After a few false starts I
finally got stitch onto davie so I can replace my aging NetBSD box
with the WRT54g I bought ages ago (it’s is still someones backup MX, but a day off won’t kill anyone).
I set aside an hour last night to do it before I went bed. It took about 3 minutes.
the good
- boots in 4 seconds
- is silent ( as in ‘makes no noise at all’, rather than ‘mini-itx silent’ )
- managed feels a lot faster than ad-hoc (even without squid)
- doesn’t insist on being your DHCP server
- MAC address spoofs its WAN port (don’t have to reboot your CM)
- bridges between WLAN and wired clients
- dinky enough to stick on a shelf
- sturdy enough to survive a fall from the shelf
- HTTPS access to the web ui
- lots of wireless options to tweak
- decent wireless security WPA/WPA2 with or without RADIUS auth (need a separate server for RADIUS, though )
= = =
◆ Prompt 1
Answer these about the WRT54g post:
(a) What machine is the WRT54g replacing?
(b) How long did the setup actually take?
(c) How long does the router take to boot?
◆ Prompt 2
Carry on the post about setting up the WRT54g router, picking up after its last line.
The material that comes next is from a separate source.

◆ Provided data
= = =
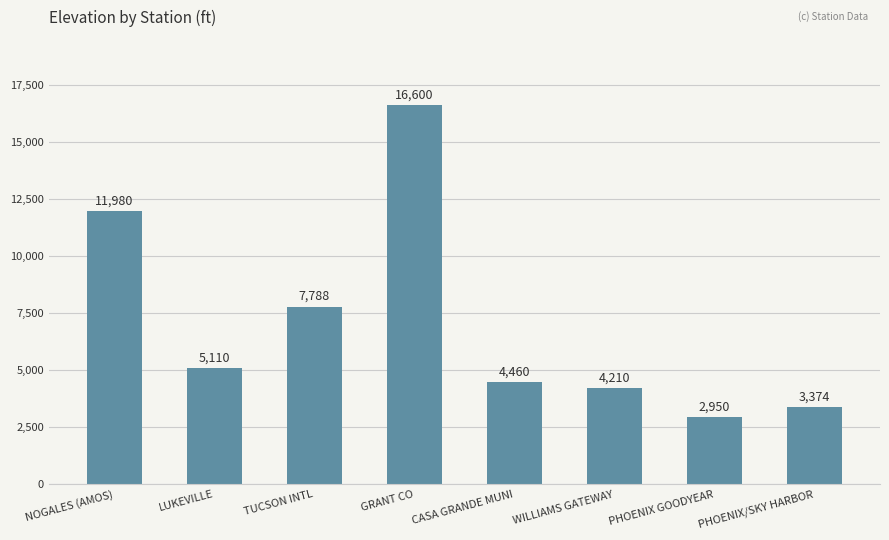

Approximately how many times larger is the value at TUCSON INTL compared to NOGALES (AMOS)?

0.7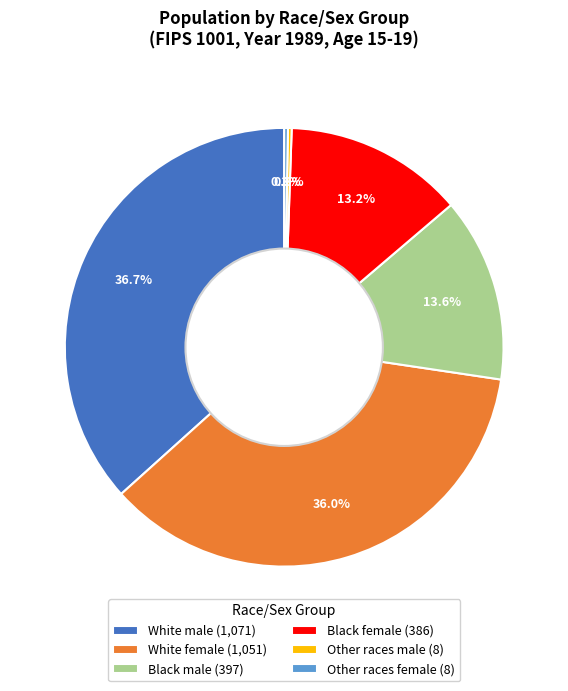

To the nearest percent, what is the difference between the largest and smallest slice percentages?

36%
= = =
◆ Response 1
(a) An aging NetBSD box.
(b) About 3 minutes.
(c) 4 seconds.

◆ Response 2
- half decent firewall – DMZ, traffic shaping, port forwarding etc (I only need the last one myself)
the bad
- doesn’t do static DHCP entries (just assign a static IP to the box, no biggy)
- getting dyndns working with custom DNS was badly doced in the web ui
- an embedded DNS server would have been nice (you can send one to DHCP clients, though I’d rather take it as an excuse to play with mDNS/zeroconf)
- According to wikipedia , the WRT54G blocks access to the firmware link below1
I resisted custom firmware images – then it stops being something that Just Works and becomes Yet Another Server To Break. Nice to know they’re available, but I’m not touching them unless I have a real need.
Need to choose which of the two epia servers to ebay, and get WPA2 working.
1 turns out that’s a crock.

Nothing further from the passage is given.